[Bioperl-l] Bug in Contig.pm? How to compare two sequence objects?

Robson de Souza robfsouza at gmail.com
Mon Jul 26 17:54:22 UTC 2010


On Mon, Jul 26, 2010 at 12:37 PM, Dan Bolser <dan.bolser at gmail.com> wrote:
> Thanks again Robson,
>
> One thing I was going to email the list about is a lack of tests for
> ace.pm and phrap.pm ... because of missing libs I'm not running the
> sam or the maq tests, so any changes that I'm making to Contig.pm /
> Scaffold.pm are not really being tested.
>
> Do you think anyone on the list (or you) would be able to generate a
> few hundred tests to help me start modifying code with confidence?

I hope so. I was reading Chris's presentation at BOSC and he mentioned
that people are working on the support for the samtools so I believe
somebody must have a dataset they could share.

> One idea was to actually make Contig.pm implement SeqFeatureI, so that
> you could call start and end and seq on the contig (consensus)
> directly.
>
> Here are some notes from IRC...
>
> 04:00 < dbolser> I think "$contig_object->start" is totally reasonable
> 04:01 < dbolser> otherwise its something like
> "$contig_object->get_feature_collection->get_feature_by_id("_main_contig_feature:".$contig_object->id)->start"
> 04:02 < dbolser> (untested ;-)
> 09:01 < genehack> dbolser: i think you've got an argument that there should be;
>                  it's probably going to be a lot easier to do that in
>                  something like Biome (i.e., BioPerl in Moose)

Never thought about it... but I can see that could be useful when
contigs are part of higher level assemblies, like scaffolds or
assembled chromosomes, but you could also achieve this by making
Contig.pm a Bio::RangeI or, perhaps better, a Bio::LocatableSeq. Any
reason to prefer the Bio::SeqFeatureI interface?

> Any reason not to cc this to the list?

Lack of attention. I was so concerned about the answer that I didn't
notice I pressed "Reply to" :)
Best,
Robson

> Thanks again.
>
> All the best,
> Dan.

▸ RAW DATA:

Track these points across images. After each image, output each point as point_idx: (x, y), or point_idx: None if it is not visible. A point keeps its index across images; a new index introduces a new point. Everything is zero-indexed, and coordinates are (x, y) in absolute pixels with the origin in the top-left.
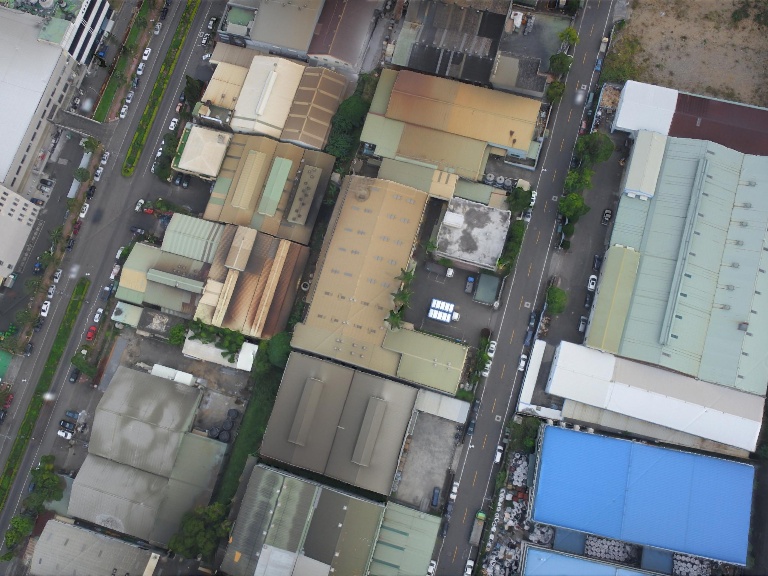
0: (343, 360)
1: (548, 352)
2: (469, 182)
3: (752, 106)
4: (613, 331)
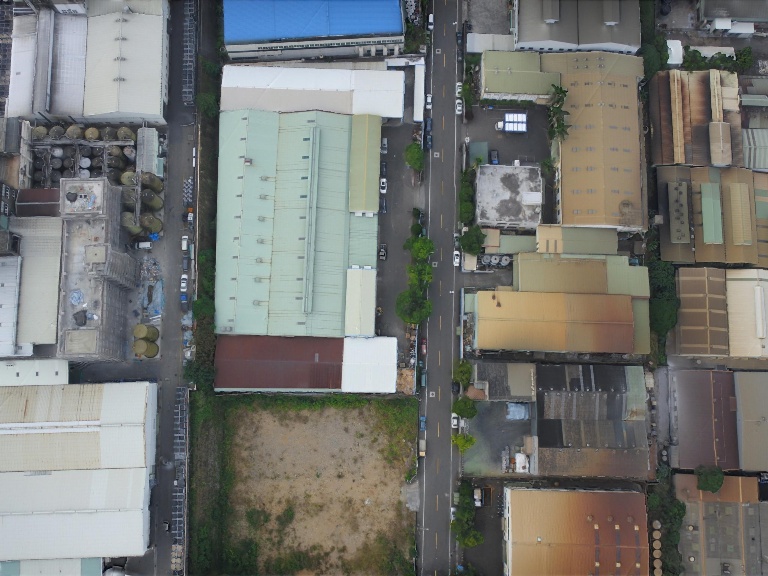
0: (592, 52)
1: (409, 116)
2: (525, 251)
3: (266, 390)
4: (361, 132)
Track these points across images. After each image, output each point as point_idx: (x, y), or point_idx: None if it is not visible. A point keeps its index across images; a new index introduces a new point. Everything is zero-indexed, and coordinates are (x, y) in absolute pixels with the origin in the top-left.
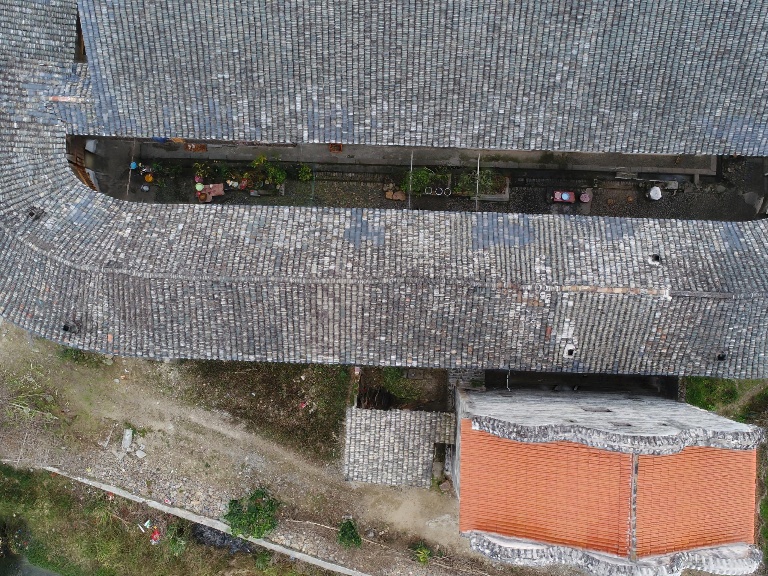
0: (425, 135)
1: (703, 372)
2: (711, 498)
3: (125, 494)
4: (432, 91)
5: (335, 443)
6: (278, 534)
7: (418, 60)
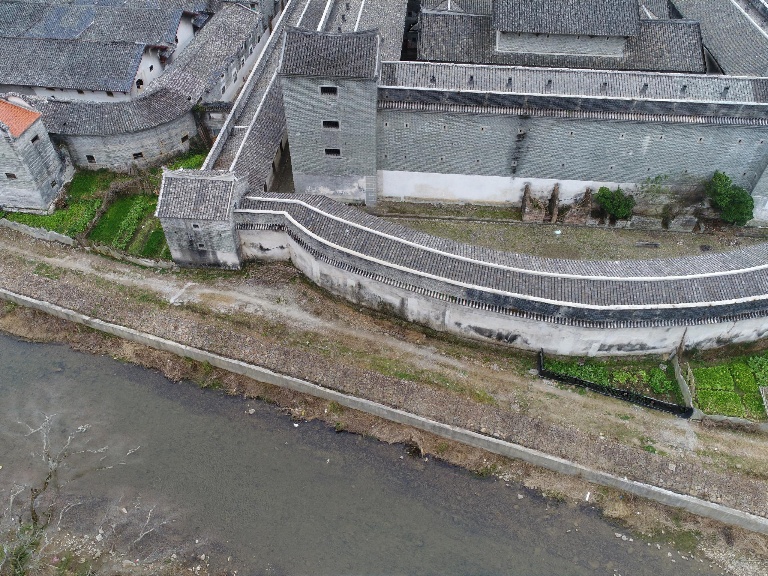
0: (0, 80)
1: (57, 130)
2: (4, 118)
3: None
4: (8, 68)
5: None
6: None
7: (6, 59)
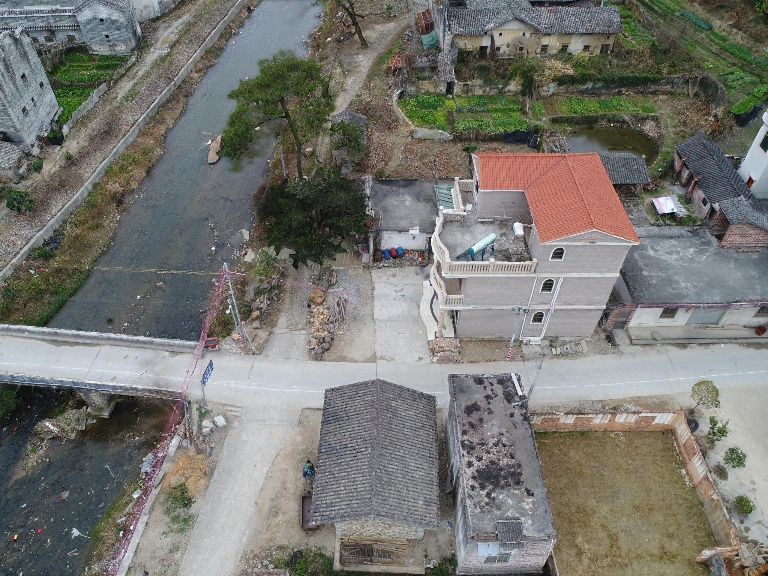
0: None
1: None
2: None
3: (2, 272)
4: None
5: (3, 188)
6: (51, 212)
7: None
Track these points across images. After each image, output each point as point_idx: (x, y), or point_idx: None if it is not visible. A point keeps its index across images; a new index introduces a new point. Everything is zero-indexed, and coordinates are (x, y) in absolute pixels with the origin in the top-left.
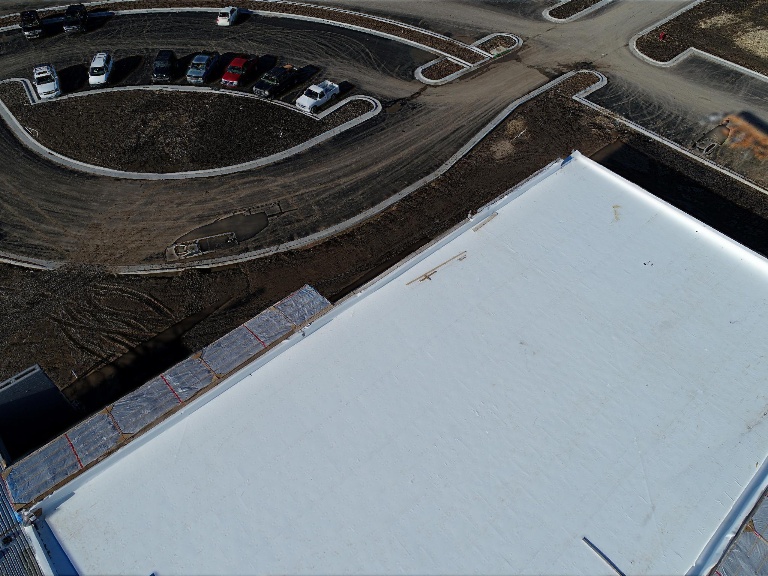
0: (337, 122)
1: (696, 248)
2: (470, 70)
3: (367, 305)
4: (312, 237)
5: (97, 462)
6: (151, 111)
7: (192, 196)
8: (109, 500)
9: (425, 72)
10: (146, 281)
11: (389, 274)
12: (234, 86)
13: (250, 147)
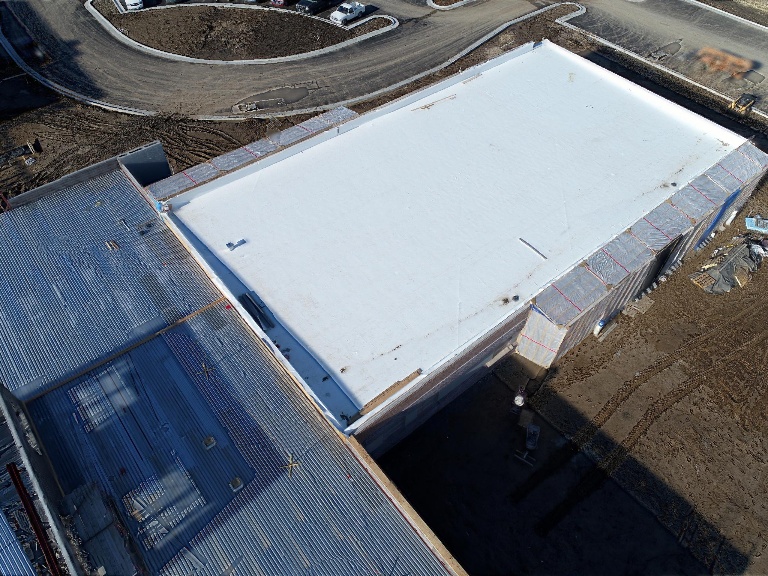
0: (363, 32)
1: (627, 99)
2: (473, 0)
3: (383, 120)
4: (342, 103)
5: (205, 183)
6: (215, 20)
7: (250, 75)
8: (213, 206)
9: (436, 0)
10: (219, 124)
11: (399, 101)
12: (281, 4)
13: (294, 46)
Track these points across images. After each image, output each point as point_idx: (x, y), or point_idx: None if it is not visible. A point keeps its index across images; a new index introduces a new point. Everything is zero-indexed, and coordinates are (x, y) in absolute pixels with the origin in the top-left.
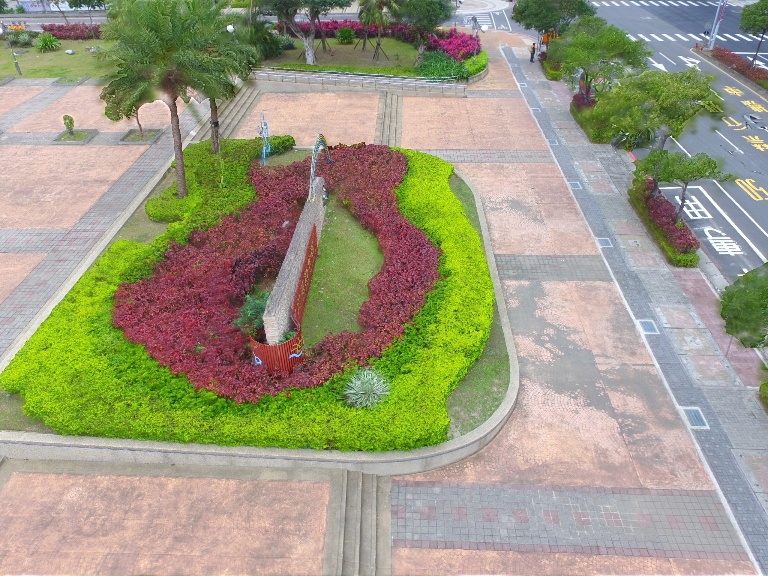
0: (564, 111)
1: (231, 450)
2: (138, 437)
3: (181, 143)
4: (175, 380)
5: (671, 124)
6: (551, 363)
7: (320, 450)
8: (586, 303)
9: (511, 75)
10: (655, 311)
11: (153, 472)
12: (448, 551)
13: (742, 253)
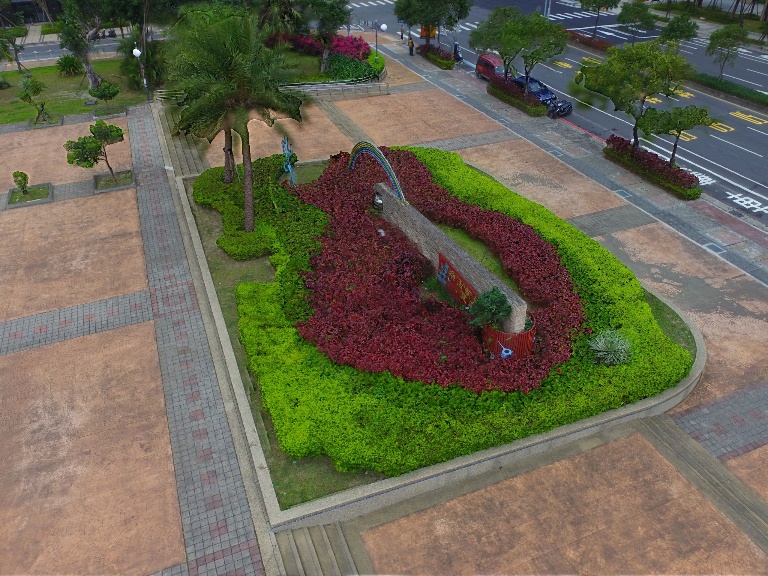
0: (484, 94)
1: (552, 434)
2: (468, 452)
3: None
4: (454, 391)
5: (665, 85)
6: (681, 293)
7: (617, 408)
8: (658, 242)
9: (408, 69)
10: (707, 236)
11: (491, 480)
12: (760, 450)
13: (715, 181)
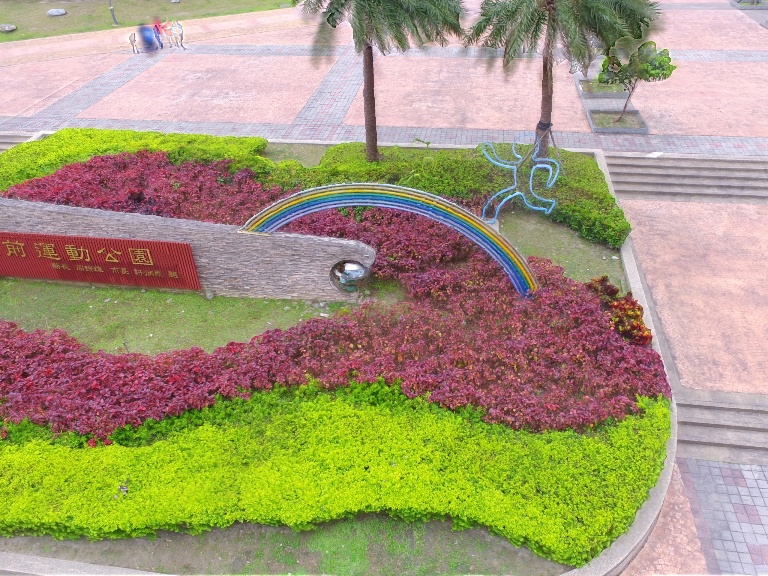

▸ THE TASKS:
**1)** Sum up the BioPerl message in two sentences.
**2)** In the BioPerl message, which interface does Robson call perhaps the better choice for Contig.pm instead of Bio::SeqFeatureI?

▸ FULL SOLUTIONS:
**1)** Dan Bolser notes that ace.pm and phrap.pm have no tests and that missing libraries keep him from running the sam and maq tests, so his changes to Contig.pm and Scaffold.pm go untested; he asks for help generating tests and proposes making Contig.pm implement SeqFeatureI. Robson de Souza hopes someone working on samtools support can share a dataset, and he suggests that making Contig.pm a Bio::RangeI or a Bio::LocatableSeq could achieve the same result, asking what would favor Bio::SeqFeatureI.

**2)** Bio::LocatableSeq.